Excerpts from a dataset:
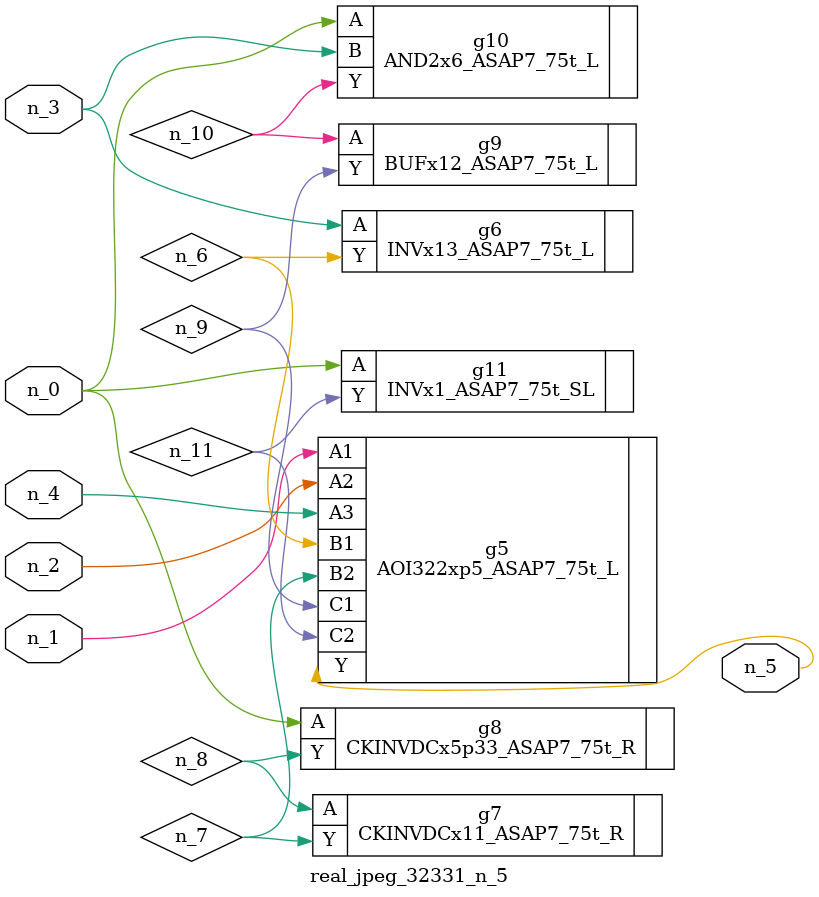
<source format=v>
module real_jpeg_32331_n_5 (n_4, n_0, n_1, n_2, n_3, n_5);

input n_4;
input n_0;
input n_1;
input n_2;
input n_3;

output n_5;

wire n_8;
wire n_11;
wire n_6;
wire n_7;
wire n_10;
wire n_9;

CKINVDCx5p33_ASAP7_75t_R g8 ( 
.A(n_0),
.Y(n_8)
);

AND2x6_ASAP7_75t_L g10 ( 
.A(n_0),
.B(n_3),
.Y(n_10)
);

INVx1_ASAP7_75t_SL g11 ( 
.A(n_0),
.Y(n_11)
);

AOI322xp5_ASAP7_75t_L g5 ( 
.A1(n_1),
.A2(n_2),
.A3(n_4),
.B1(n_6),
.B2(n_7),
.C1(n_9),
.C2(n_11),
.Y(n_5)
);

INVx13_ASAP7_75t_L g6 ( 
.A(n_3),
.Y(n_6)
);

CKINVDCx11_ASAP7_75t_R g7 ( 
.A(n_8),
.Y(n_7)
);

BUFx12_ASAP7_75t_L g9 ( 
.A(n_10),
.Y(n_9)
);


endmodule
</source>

TASK TO CARRY OUT |
Please retype the records above exactly, leaving every image out.

SOLUTION |
<source format=v>
module real_jpeg_32331_n_5 (n_4, n_0, n_1, n_2, n_3, n_5);

input n_4;
input n_0;
input n_1;
input n_2;
input n_3;

output n_5;

wire n_8;
wire n_11;
wire n_6;
wire n_7;
wire n_10;
wire n_9;

CKINVDCx5p33_ASAP7_75t_R g8 ( 
.A(n_0),
.Y(n_8)
);

AND2x6_ASAP7_75t_L g10 ( 
.A(n_0),
.B(n_3),
.Y(n_10)
);

INVx1_ASAP7_75t_SL g11 ( 
.A(n_0),
.Y(n_11)
);

AOI322xp5_ASAP7_75t_L g5 ( 
.A1(n_1),
.A2(n_2),
.A3(n_4),
.B1(n_6),
.B2(n_7),
.C1(n_9),
.C2(n_11),
.Y(n_5)
);

INVx13_ASAP7_75t_L g6 ( 
.A(n_3),
.Y(n_6)
);

CKINVDCx11_ASAP7_75t_R g7 ( 
.A(n_8),
.Y(n_7)
);

BUFx12_ASAP7_75t_L g9 ( 
.A(n_10),
.Y(n_9)
);


endmodule
</source>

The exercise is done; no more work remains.